Usage of electrocardiogram
An electrocardiogram is frequently used with other tests to diagnose and monitor heart-related diseases.
One undertakes ECG to look into signs of a possible cardiac condition, like chest pain, palpitations, dizziness, and shortness of breath.
Using an ECG, you can identify:
- Arrhythmia: If the heart beats too swiftly, too slowly, or irregularly.
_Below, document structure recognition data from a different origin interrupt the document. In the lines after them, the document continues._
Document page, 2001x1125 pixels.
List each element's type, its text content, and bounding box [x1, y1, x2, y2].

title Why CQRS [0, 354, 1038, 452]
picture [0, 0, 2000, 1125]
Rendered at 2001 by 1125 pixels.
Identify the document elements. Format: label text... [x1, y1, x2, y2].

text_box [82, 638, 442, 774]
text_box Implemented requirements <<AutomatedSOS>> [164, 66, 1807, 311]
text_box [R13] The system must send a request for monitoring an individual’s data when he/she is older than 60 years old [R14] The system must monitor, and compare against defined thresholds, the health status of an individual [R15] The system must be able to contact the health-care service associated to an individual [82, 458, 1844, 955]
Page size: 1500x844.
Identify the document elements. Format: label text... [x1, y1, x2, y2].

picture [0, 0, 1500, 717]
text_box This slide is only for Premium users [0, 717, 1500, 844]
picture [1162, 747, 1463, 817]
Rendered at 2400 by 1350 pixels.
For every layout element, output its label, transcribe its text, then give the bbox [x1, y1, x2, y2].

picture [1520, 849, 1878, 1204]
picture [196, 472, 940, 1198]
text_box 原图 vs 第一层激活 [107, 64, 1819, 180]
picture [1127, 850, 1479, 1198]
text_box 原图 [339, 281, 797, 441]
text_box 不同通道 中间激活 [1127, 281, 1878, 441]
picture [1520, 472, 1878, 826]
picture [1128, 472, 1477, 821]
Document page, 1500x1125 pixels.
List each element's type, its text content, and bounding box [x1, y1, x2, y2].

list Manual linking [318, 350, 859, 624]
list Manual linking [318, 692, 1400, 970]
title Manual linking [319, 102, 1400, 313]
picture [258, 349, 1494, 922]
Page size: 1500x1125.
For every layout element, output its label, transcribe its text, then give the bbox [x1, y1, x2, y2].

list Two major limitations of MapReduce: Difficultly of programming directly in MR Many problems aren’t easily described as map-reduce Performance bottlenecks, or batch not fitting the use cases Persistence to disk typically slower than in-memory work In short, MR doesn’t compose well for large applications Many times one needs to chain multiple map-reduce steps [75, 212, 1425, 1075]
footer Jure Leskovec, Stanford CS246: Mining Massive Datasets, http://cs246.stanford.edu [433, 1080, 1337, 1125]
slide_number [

- Coronary heart disease: Can build up fatty substances, disrupting or blocking the heart’s blood flow.
- Heart attack.
- Cardiomyopathy: Heart wall thickening or enlargement
Keep an eye on someone who has previously been given a heart diagnosis or is taking medicine shown to have possible adverse effects on the heart; you can take a series of ECGs over time.
There are numerous methods for performing. Typically, the test entails placing multiple tiny, sticky electrodes on your arms, legs, and chest. These get wired up to an ECG recording device.
You’ll typically need to take off your tops before the electrodes, and your chest might need to be cleaned or shaved. You might be allowed to cover yourself with a hospital gown once the electrodes are in place.
The actual test typically only takes a few minutes.
Results after an electrocardiogram
Your heart’s rhythm and electrical activity will typically be presented as a graph on an electronic display or recorded on paper by an ECG recording machine.
When the test is over, the ECG equipment will electronically store the results so that a doctor can view them.
The ECG results may not be available right away. A specialist needs to examine the recordings to determine whether there are any indications of a potential issue. Before it is feasible to inform you whether there is a problem, additional testing may be required.